Today’s Question: This question concerns the Whites and Blacks sliders that are found in Adobe Camera Raw as well as Lightroom. It is not clear from the literature exactly what they are meant to do. Would you please be so kind to elaborate on their purpose and how they are to be applied?
Tim’s Quick Answer: While the tonal value of virtually all pixels in the image may be adjusted by changing the value for the Whites and Blacks sliders, the primary goal is to establish the value for the brightest and darkest pixels in the image, respectively.
More Detail: To better understand the effect of the Whites and Blacks adjustments in Adobe Camera Raw and Lightroom, I think it is important to reflect on the histogram for the image. In addition, I think it is helpful to think of that histogram as being an elastic object that can be stretched out or compressed as needed.
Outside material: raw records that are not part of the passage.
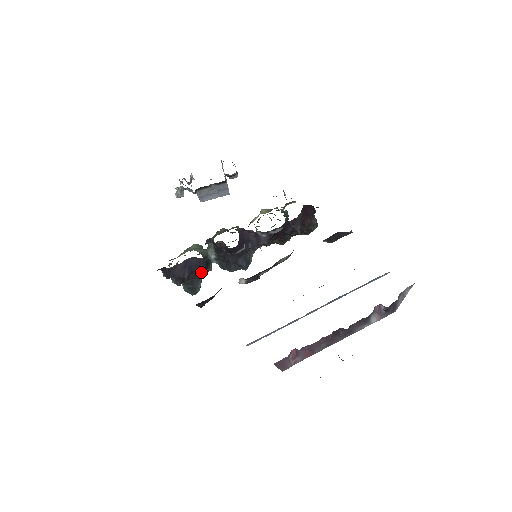
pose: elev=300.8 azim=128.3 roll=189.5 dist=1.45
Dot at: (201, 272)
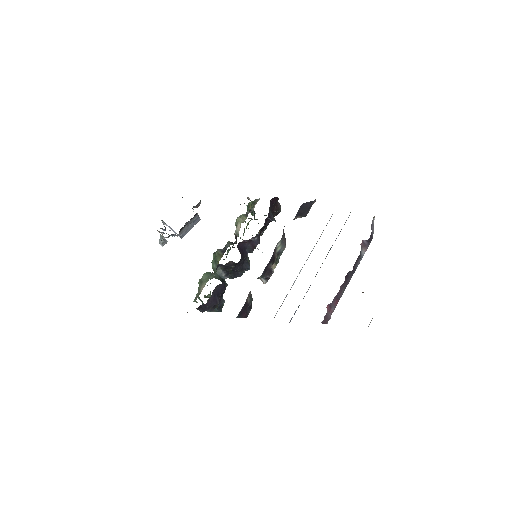
Dot at: (224, 292)
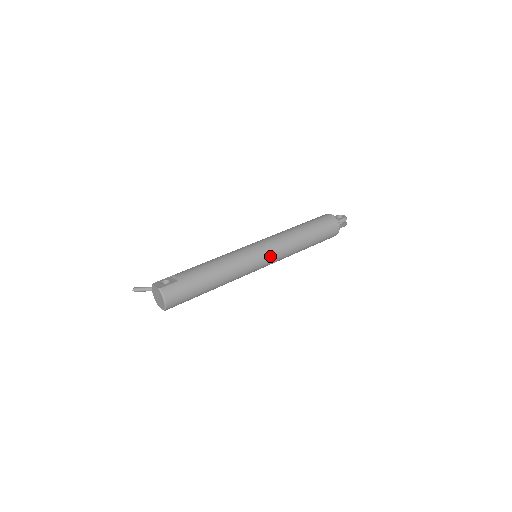
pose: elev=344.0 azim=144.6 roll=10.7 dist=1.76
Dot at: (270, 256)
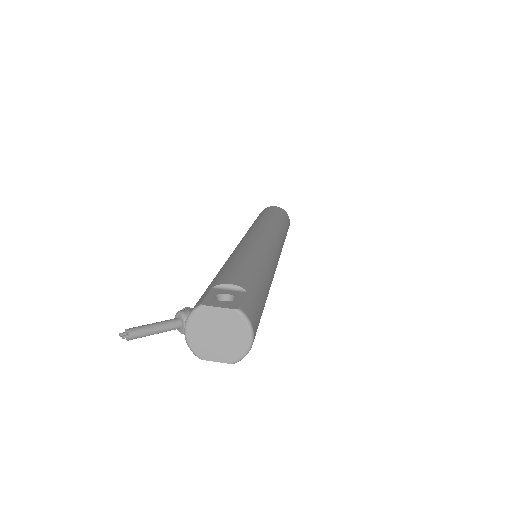
Dot at: (279, 253)
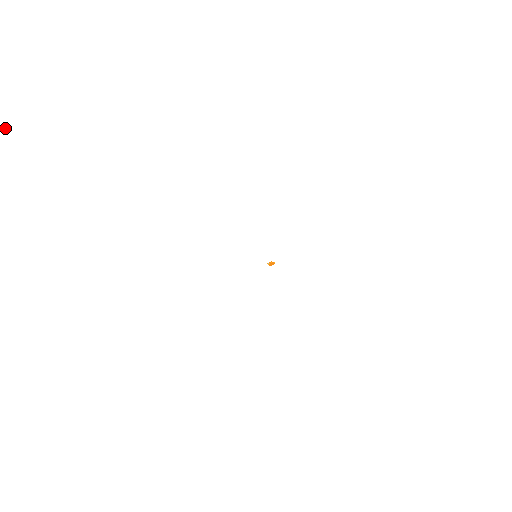
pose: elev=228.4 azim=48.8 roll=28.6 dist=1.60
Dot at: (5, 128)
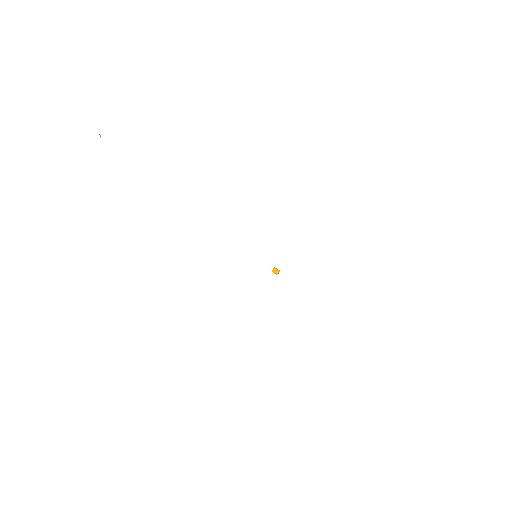
Dot at: occluded
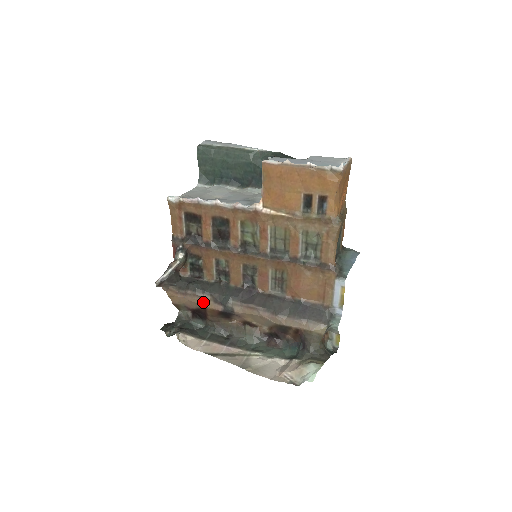
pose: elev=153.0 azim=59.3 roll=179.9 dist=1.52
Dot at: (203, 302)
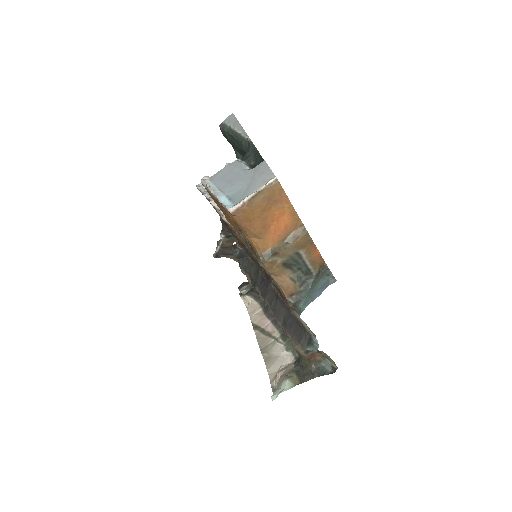
Dot at: (247, 279)
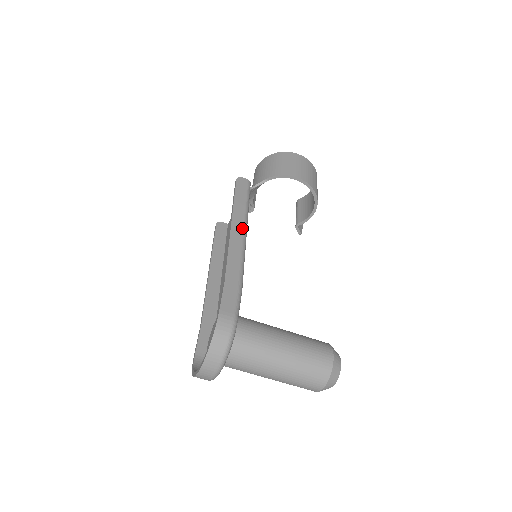
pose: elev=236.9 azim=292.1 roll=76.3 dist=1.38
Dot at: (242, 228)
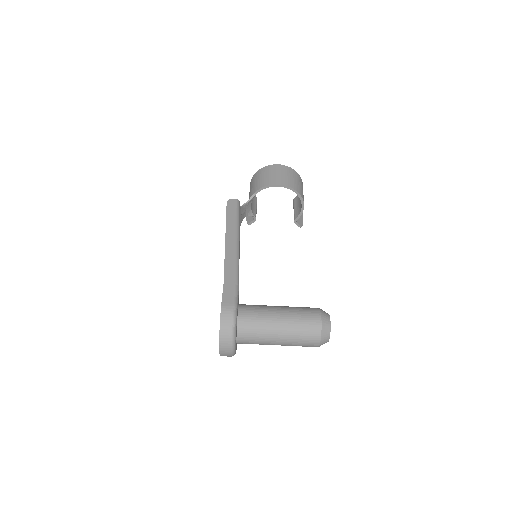
Dot at: (234, 239)
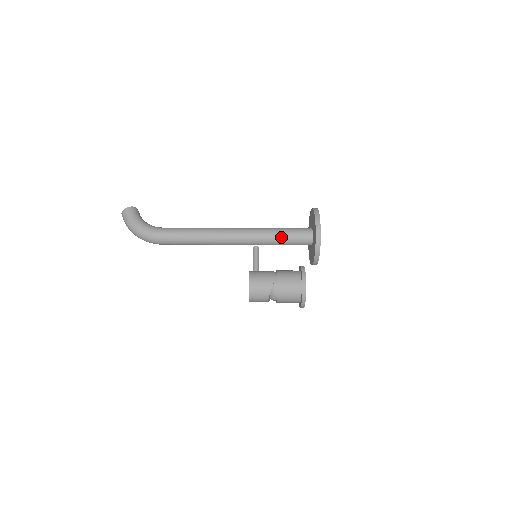
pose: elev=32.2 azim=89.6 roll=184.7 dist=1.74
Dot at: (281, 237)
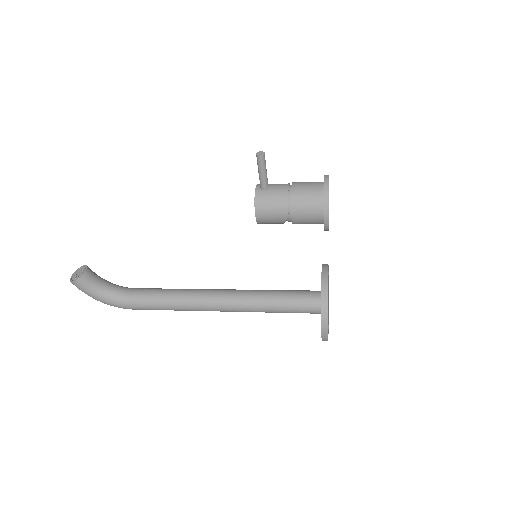
Dot at: occluded
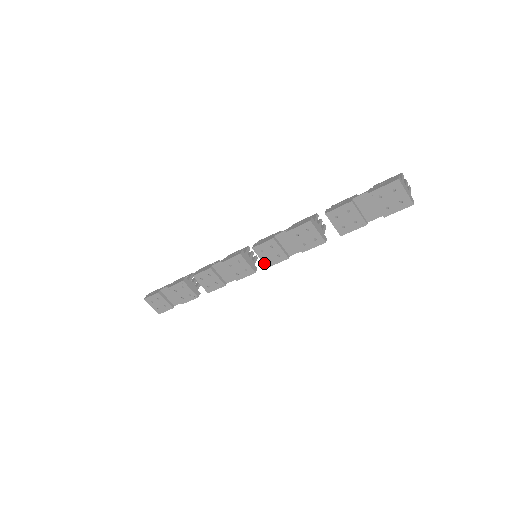
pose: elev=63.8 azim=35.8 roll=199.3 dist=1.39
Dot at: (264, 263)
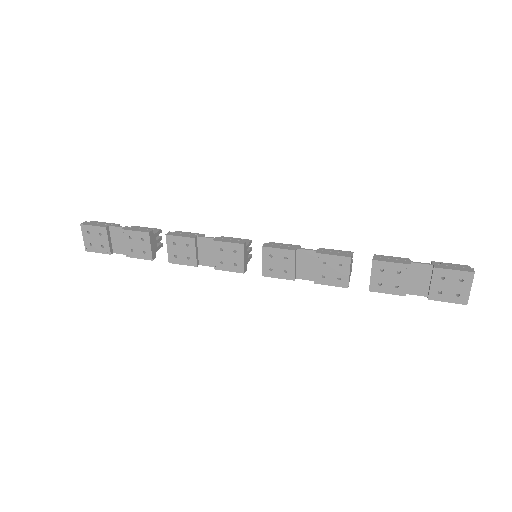
Dot at: (263, 269)
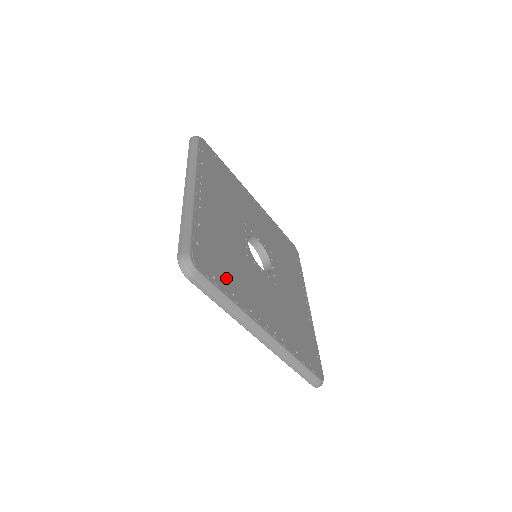
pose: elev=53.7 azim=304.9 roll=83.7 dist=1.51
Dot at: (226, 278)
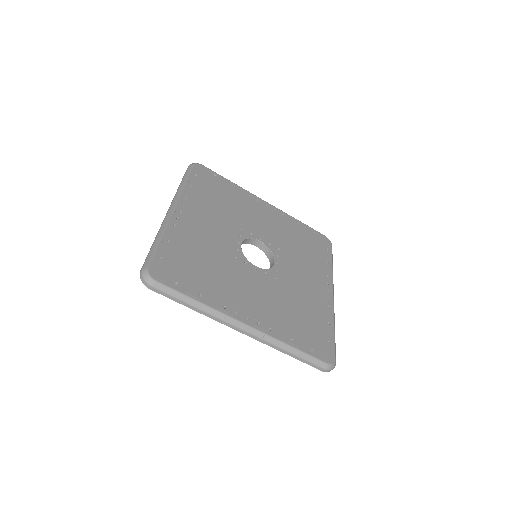
Dot at: (195, 282)
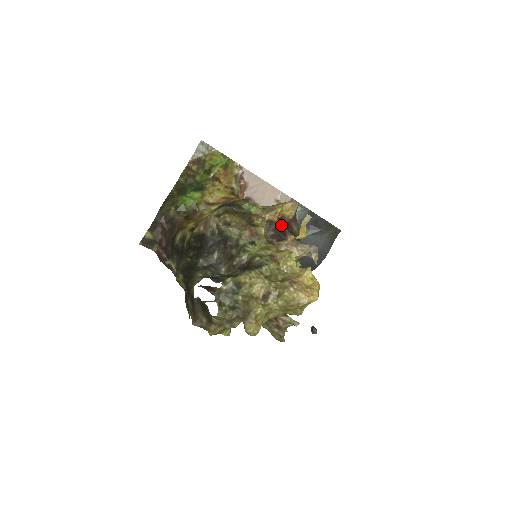
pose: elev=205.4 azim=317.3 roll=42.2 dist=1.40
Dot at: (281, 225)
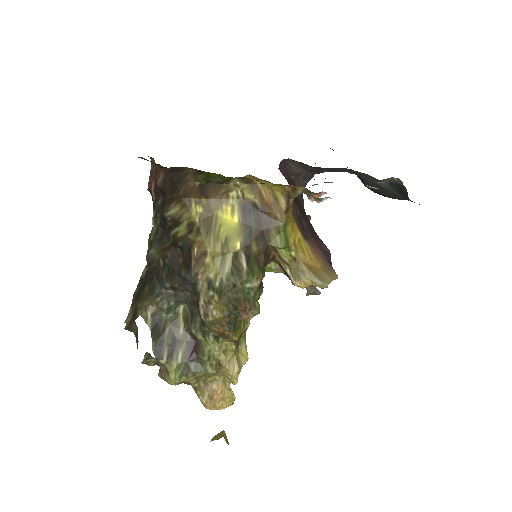
Dot at: occluded
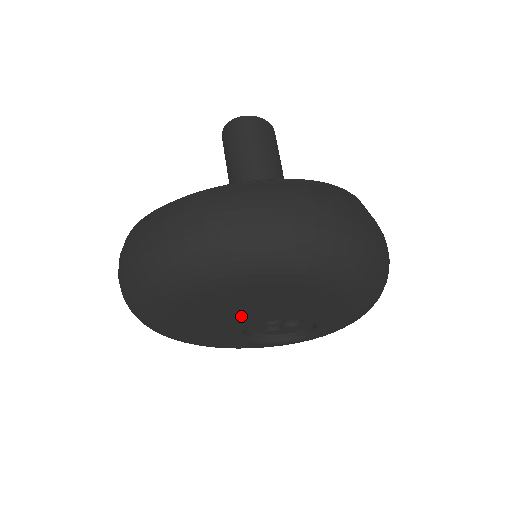
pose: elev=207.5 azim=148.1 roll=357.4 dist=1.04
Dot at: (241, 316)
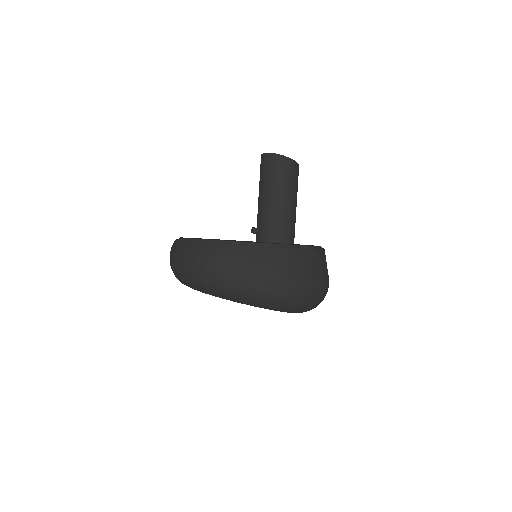
Dot at: occluded
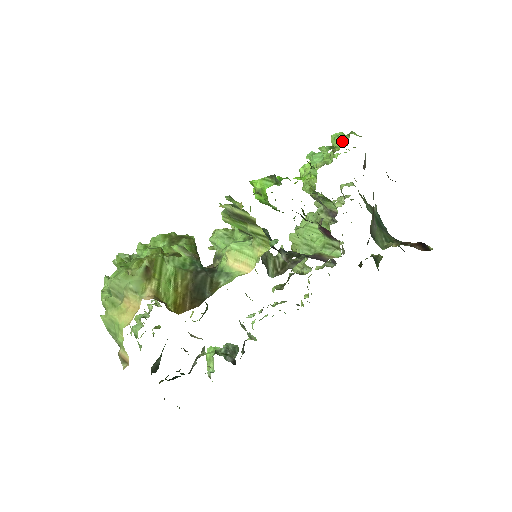
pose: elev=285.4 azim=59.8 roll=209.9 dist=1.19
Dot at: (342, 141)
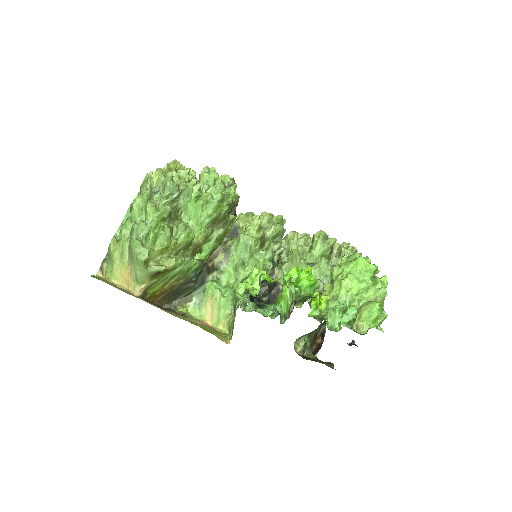
Dot at: (364, 323)
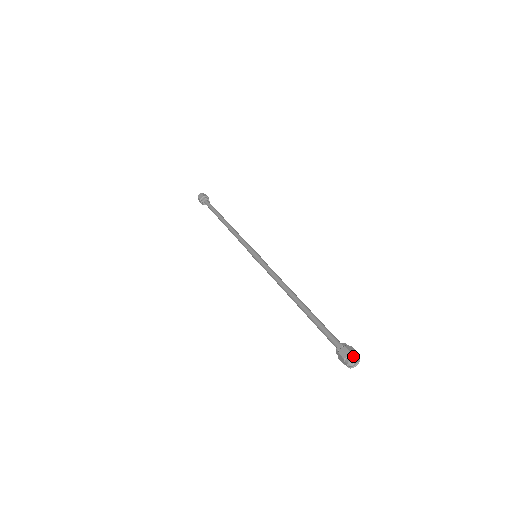
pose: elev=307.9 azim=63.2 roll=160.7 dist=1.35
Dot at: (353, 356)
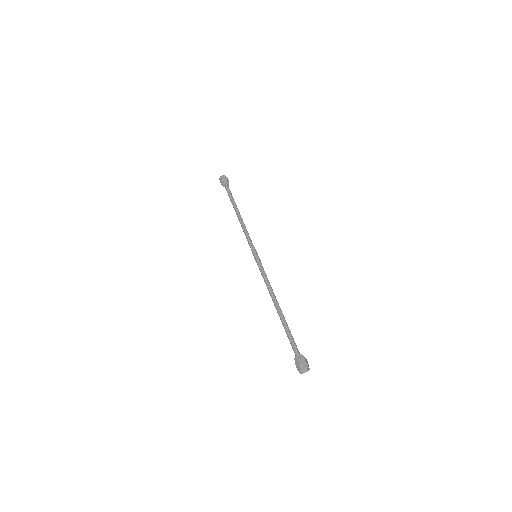
Dot at: (302, 368)
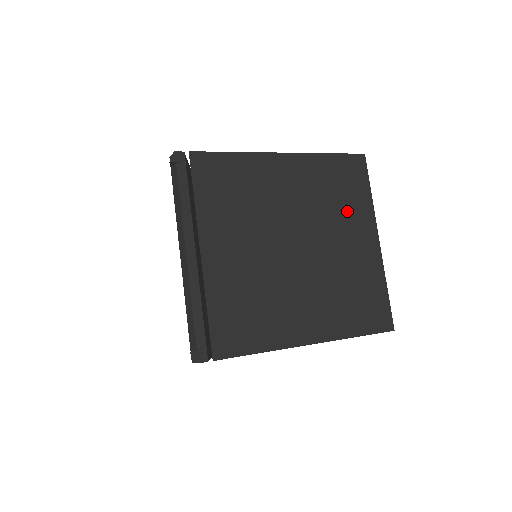
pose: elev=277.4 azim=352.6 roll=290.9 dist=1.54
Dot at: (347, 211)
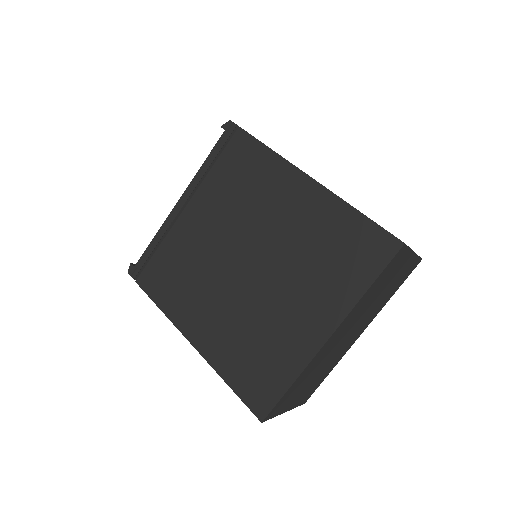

The distribution of tonal values represented on the histogram effectively indicates the overall tonal range captured in your photo. A low-contrast scene may have a relatively narrow histogram, while a high-contrast scene will have a wider histogram. The far left of the histogram represents the darkest pixel values in the image, and the far right represents the brightest pixels in the image.
As a very general rule, with a typical photograph we want the brightest pixels to be white (or nearly white) and the darkest pixels to be black (or nearly black). There are obviously countless exceptions to this general rule, but the Whites and Blacks sliders are perhaps most important (or at least easiest to understand) if we assume this goal to be valid.
By increasing the value for the Whites slider you are brightening the image, essentially pulling the right end of the histogram further to the right. Naturally, other tonal values within the image beyond the very brightest pixels will also be affected. The Blacks slider performs a similar function, with the emphasis on the left end of the histogram that represents the darkest pixels in the image.
You can adjust the values for the Whites and Blacks sliders to effectively define the tonal value for the brightest and darkest pixels in the image. In many cases that might mean going right up to the point of just about clipping highlight or shadow detail. In other cases it might mean “pulling back” these values to help preserve detail that might have otherwise been lost. In all cases it is important to keep in mind that after adjusting the values for Whites and Blacks, any modification of the other tonal adjustments (Exposure, Contrast, Highlights, and Shadows, for example) may effectively override the adjustment you applied with the Whites and Blacks sliders. As such, it is important to revisit the Whites and Blacks sliders to check for clipping toward the end of your final adjustment review.
Note, by the way, that you can see a clipping preview display while adjusting the Whites and Blacks sliders by holding the Alt key on Windows or the Option key on Macintosh while dragging the slider itself.